Inder Bhamra, Nick Adams, Richard Armer, Matilda Bingham, Helen Mckeever, Caroline Phillips, B. Thompson, Simon A. Woodcock
Journal of Clinical Oncology

Abstract

e14094 Background: Wnt signalling initiates oncogenic pathways involved in tumour initiation, growth, differentiation and metastasis. 1 Targeting the Wnt pathway is an attractive approach to cancer treatment. Porcupine (PORCN) is a membrane-bound O-acyltransferase dedicated to the palmitoylation of Wnt ligands, an essential step in the processing of Wnt into active ligands. 2 A PORCN inhibitor may benefit patients with cancers in which Wnt signalling is implicated. It has been shown that PORCN inhibition is efficacious in cell lines with upstream mutations in this pathway, eg RNF43 loss of function. 3 Methods: Analysis of TCGA data was carried out to identify cancer types harbouring RNF43 mutations. 4 Redx PORCN inhibitor RXC004 was evaluated in vitro for Wnt pathway inhibition and anti-proliferative effects using assays previously described for early lead compounds. 5 Anti-tumour effects of RXC004 were evaluated using a pancreatic CAPAN-2 xenograft in SCID Bg. mice and a gastric PDX model in nu/nu mice.

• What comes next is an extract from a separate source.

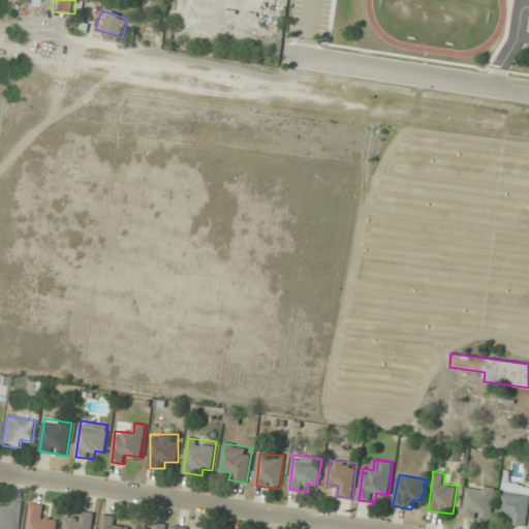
[(528,514),(528,484),(502,481),(499,512),(509,514),(509,524),(528,526),(528,514)]
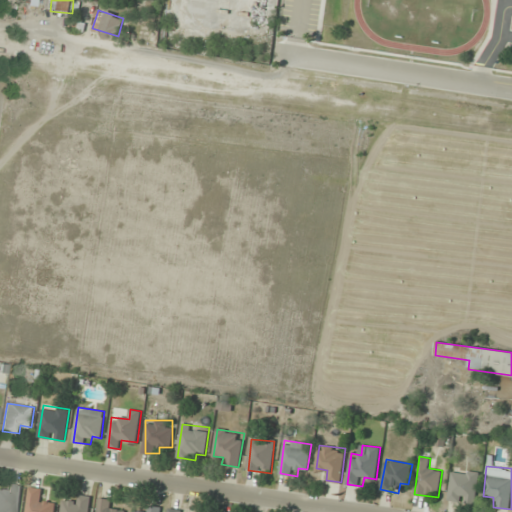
[(453,469),(448,500),(475,504),(480,473),(453,469)]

Both models have RNF43 loss of function mutations. Results: TCGA data revealed that both gastric cancer and pancreatic cancer exhibit mutations in the RNF43 gene (18% and 4% respectively), 4 expected to result in loss of function. RXC004 showed activity in preclinical models of cancers with this genetic background. RXC004 significantly inhibited tumour growth in a CAPAN-2 pancreatic cancer xenograft and in a gastric cancer PDX model when dosed orally once or twice daily. Conclusions: Taken together, these data indicate that RXC004 is a potent inhibitor of tumour growth in RNF43 loss of function preclinical cancer models. RXC004 will be evaluated in a first in human Phase 1 study in 2017. Phase 1a aims are to characterise the safety profile and PK/PD relationship in cancer patients and establish a Phase 1b dose. The efficacy of RXC004 in gastric and pancreatic cancer patients prospectively selected for RNF43 loss of function mutations will be the focus of Phase 1b expansion groups. 1 . Nat. Rev. Cancer, 2013, 13 (1): 11-26.2. J. Biol. Chem., 2012, 287 (27): 23246-23254. 3. PNAS, 2013, 110 (31): 12649-12654 4. Sci. Signal, 2013, 269 (6): 1-34; Cancer Discov., 2012, 2 (5): 401-404 5. AACR Annual Meeting, 2015, 75 (15): abs. 5071.